Enfin, ce bilan ne peut faire abstraction des discussions en cours sur une prochaine révision constitutionnelle. Il s'intéresse ainsi aux ordonnances et permet un constat : l'argument de la célérité de l'ordonnance comme véhicule normatif est à relativiser. Le délai moyen de prise de l'ordonnance, calculé comme le temps constaté entre la date de demande d'habilitation et la prise de l'ordonnance, est de 571,5 jours. Quatre ordonnances ont nécessité un délai supérieur à 1 000 jours. Ce délai est ainsi trois fois plus élevé que le délai moyen de vote d'une loi pendant la session 2016-2017, qui est de 196 jours. En outre, l'ordonnance peut elle-même nécessiter des décrets d'application. Je rappellerai ici le contrôle qui vient d'être mené au sein de la commission des affaires économiques sur la loi du 1er juin 2016 qui habilite le Gouvernement à légiférer par ordonnances pour réformer Action Logement. Alors que l'ordonnance a été adoptée rapidement, dans un délai de quatre mois et demi, le comité des partenaires du logement social, prévu par celle-ci, n'est toujours pas installé plus d'un an après la mise en oeuvre de la réforme, faute d'adoption des décrets relatifs à sa composition et à son fonctionnement. Or cette structure est fondamentale, car elle est censée jouer un rôle de vigie à l'égard des orientations et de la distribution de la participation des employeurs à l'effort de construction entre les organismes et entre les territoires. Monsieur le Ministre, quand le Gouvernement compte-t-il prendre le ou les décrets concernant le comité des partenaires ?

Je terminerai cette présentation, en rappelant les propositions en matière d'application des lois du groupe de travail du Sénat mis en place dans la perspective de la révision constitutionnelle : créer un nouvel article 37-2 obligeant le Gouvernement à prendre les mesures générales d'application des lois et, sur le modèle de la saisine du Conseil constitutionnel, autoriser les présidents des deux assemblées ainsi qu'à soixante députés ou soixante sénateurs, de saisir le Conseil d'État en l'absence de publication des mesures réglementaires d'application d'une loi dans un délai raisonnable.

Vous le voyez, Monsieur le Ministre, notre institution est très attachée à l'application effective des lois que nous votons.

M. le président.  - Voilà quelques chiffres à méditer !

M. Christophe Castaner, secrétaire d'État auprès du Premier ministre, chargé des relations avec le Parlement .  - Merci de m'accueillir pour ce premier exercice. Le bilan de l'application des lois n'est pas une question technique mais un paramètre important de l'action gouvernementale et de l'exigence du législateur : sans application, la loi s'arrête à l'intention, voire à l'incantation.
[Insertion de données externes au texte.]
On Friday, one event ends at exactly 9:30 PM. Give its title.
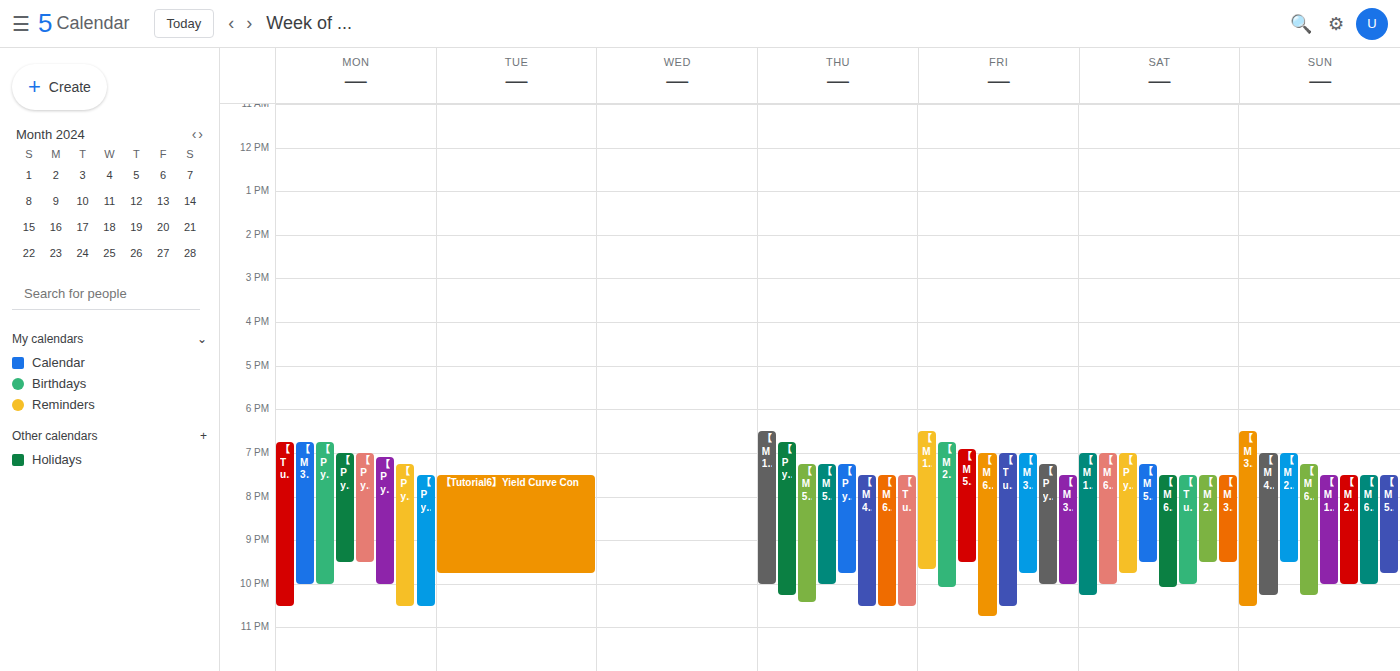
"【M5L2】 Unsupervised Learni"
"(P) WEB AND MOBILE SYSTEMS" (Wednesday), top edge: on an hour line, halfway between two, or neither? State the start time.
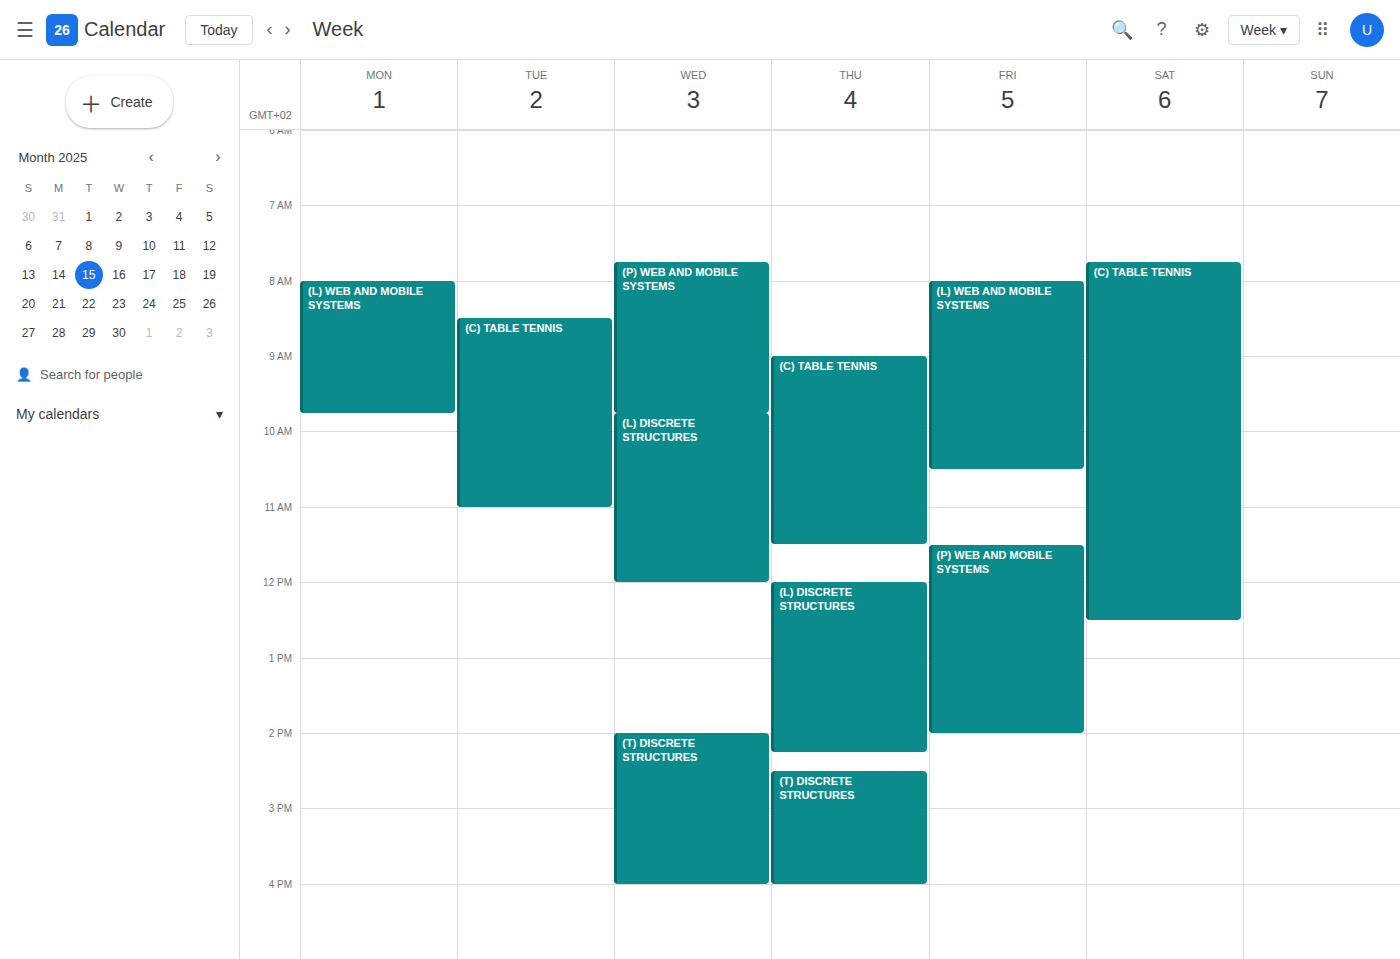
7:45 AM -- neither: three quarters of the way from the 7 AM line to the 8 AM line.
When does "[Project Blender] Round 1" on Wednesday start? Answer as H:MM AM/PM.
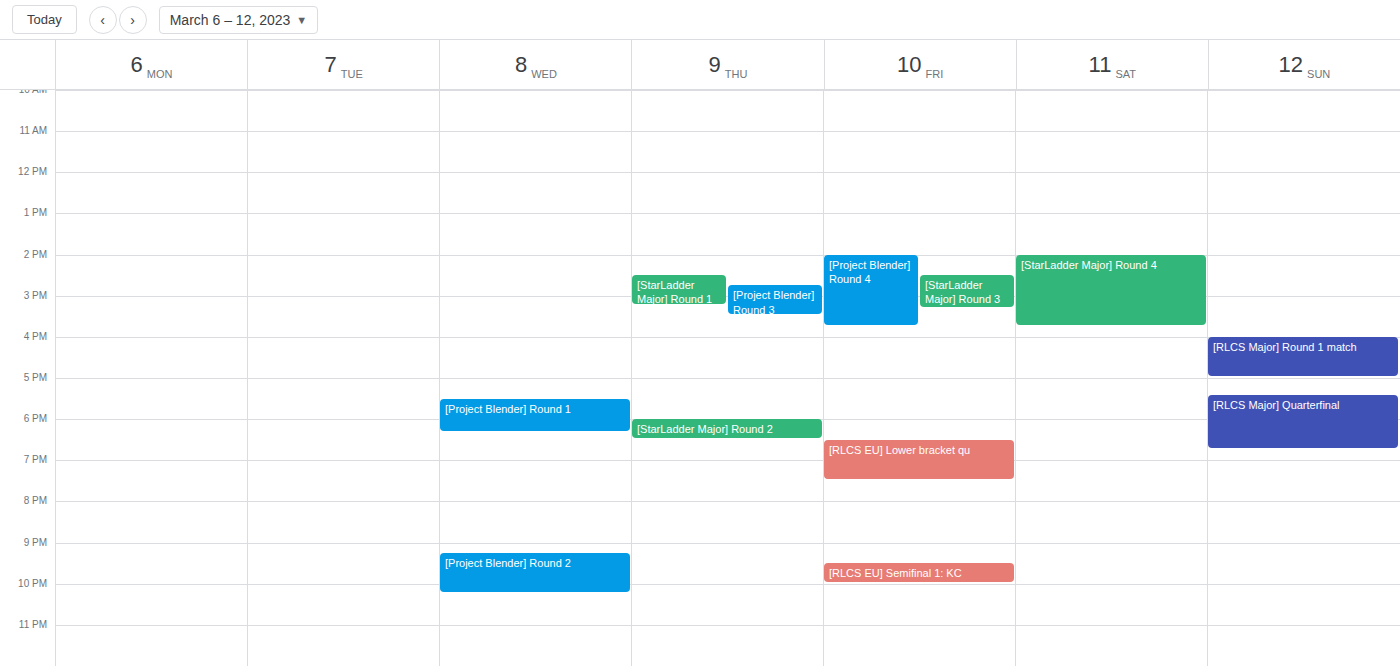
5:30 PM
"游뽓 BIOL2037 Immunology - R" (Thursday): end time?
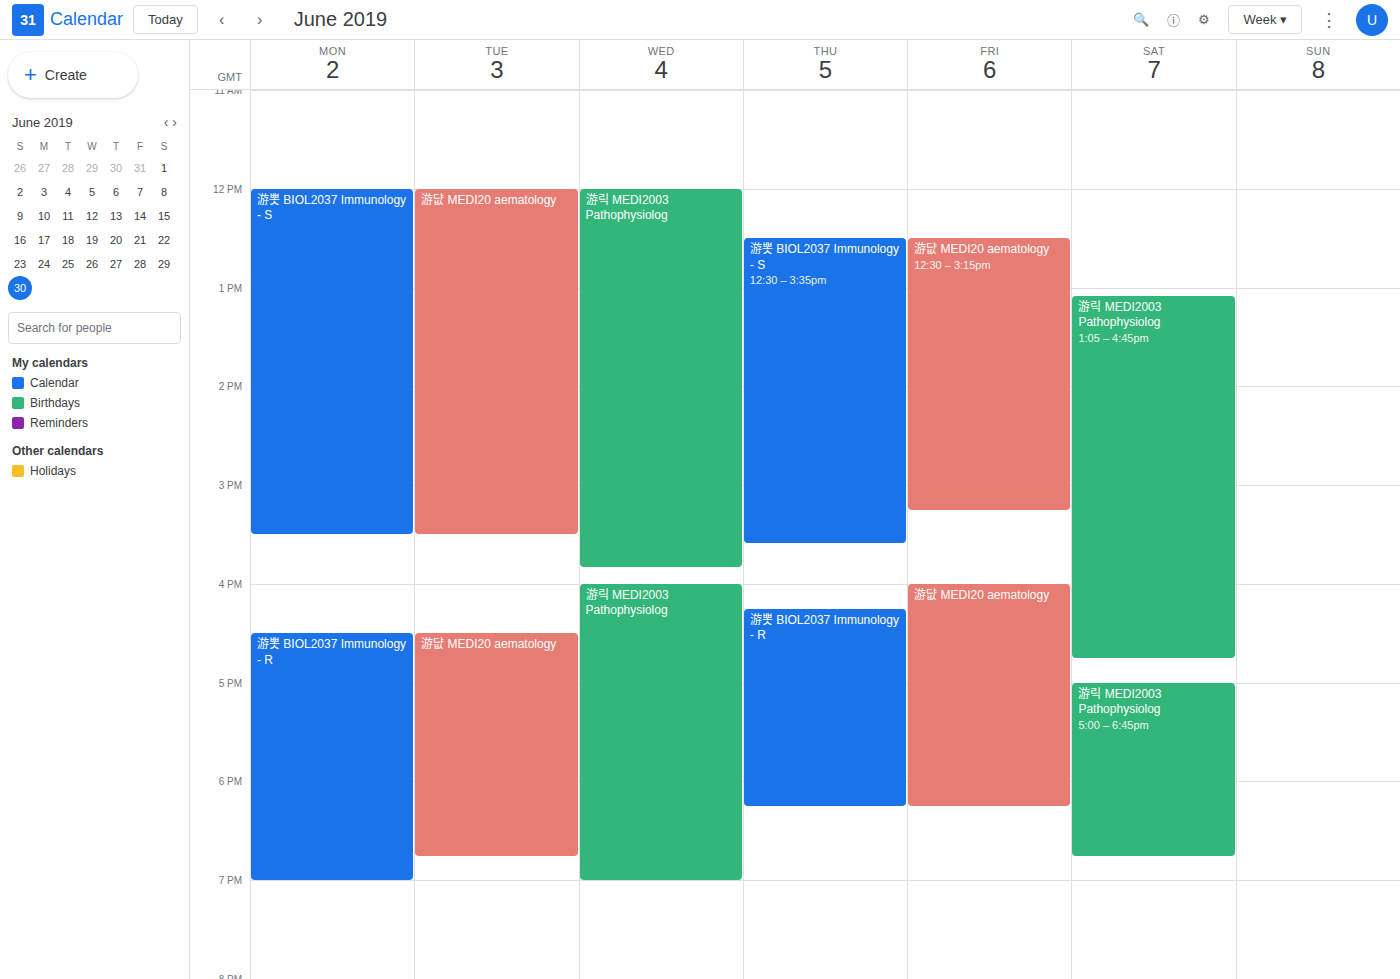
6:15 PM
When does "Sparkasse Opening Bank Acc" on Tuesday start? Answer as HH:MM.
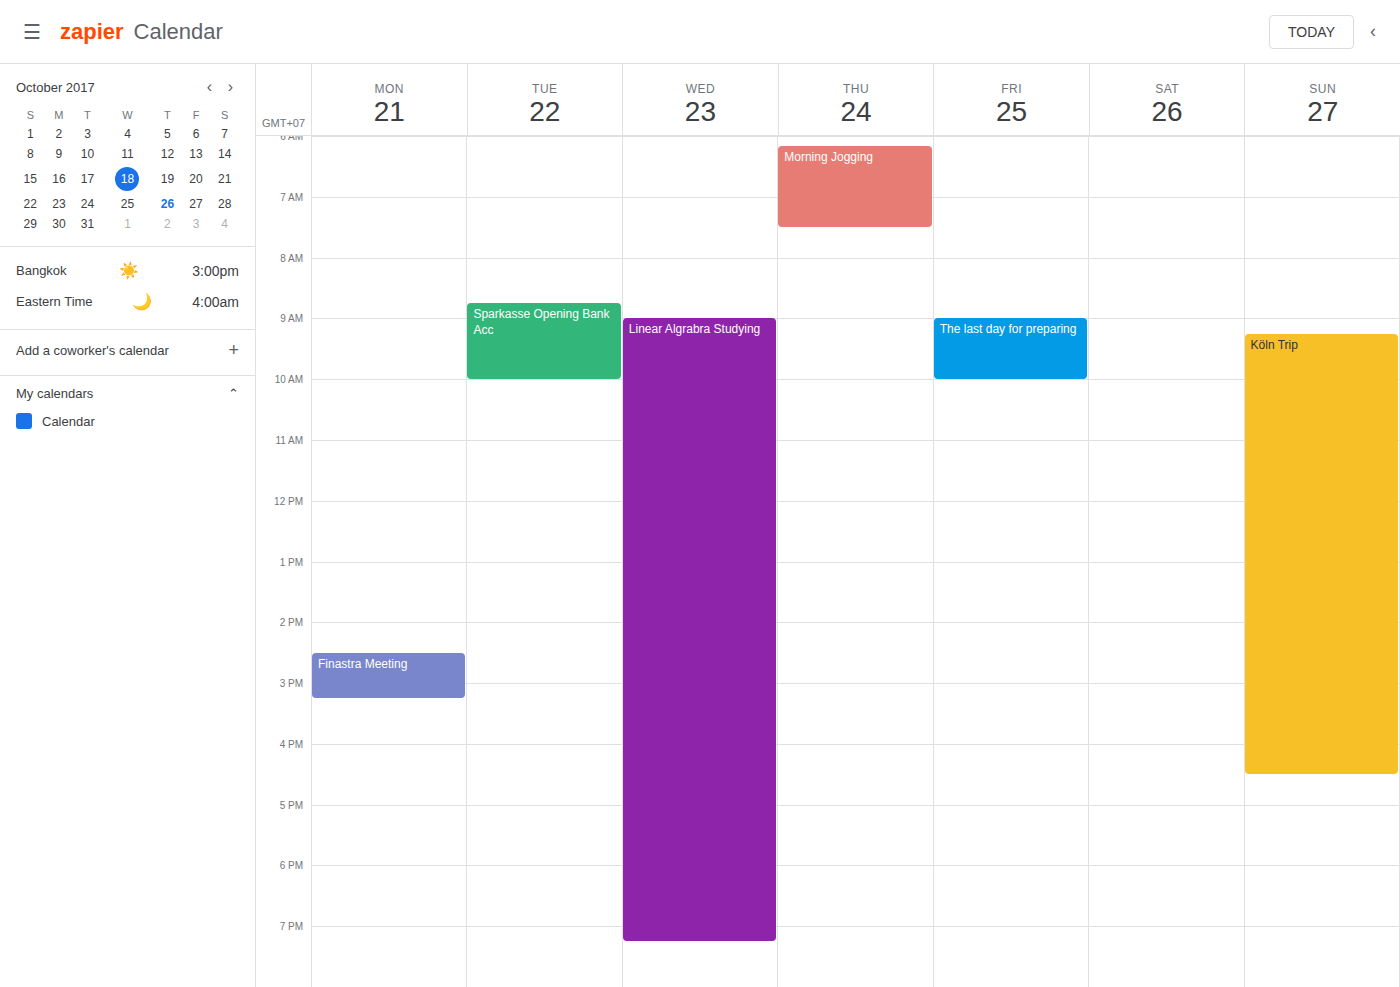
08:45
Le sujet de l'application des lois était à l'ordre du jour d'un séminaire gouvernemental la semaine dernière, au cours duquel j'ai rappelé ces principes.

Notez que certains retards peuvent être liés à des amendements parlementaires introduisant des mesures non prévues par l'administration, qui du coup se montre peut-être moins attentive...

Merci aux présidents de commission pour ce recensement minutieux, c'est un outil précieux pour objectiver les constats. Même si nos méthodes de calcul diffèrent à la marge, le résultat est le même : nous sommes passés d'un délai de six mois et vingt-deux jours à cinq mois et dix jours et le taux d'application des lois votées sous la quatorzième législature est de 93,5 % fin mai 2018. Le Gouvernement reste mobilisé et le début de la quinzième législature est prometteur.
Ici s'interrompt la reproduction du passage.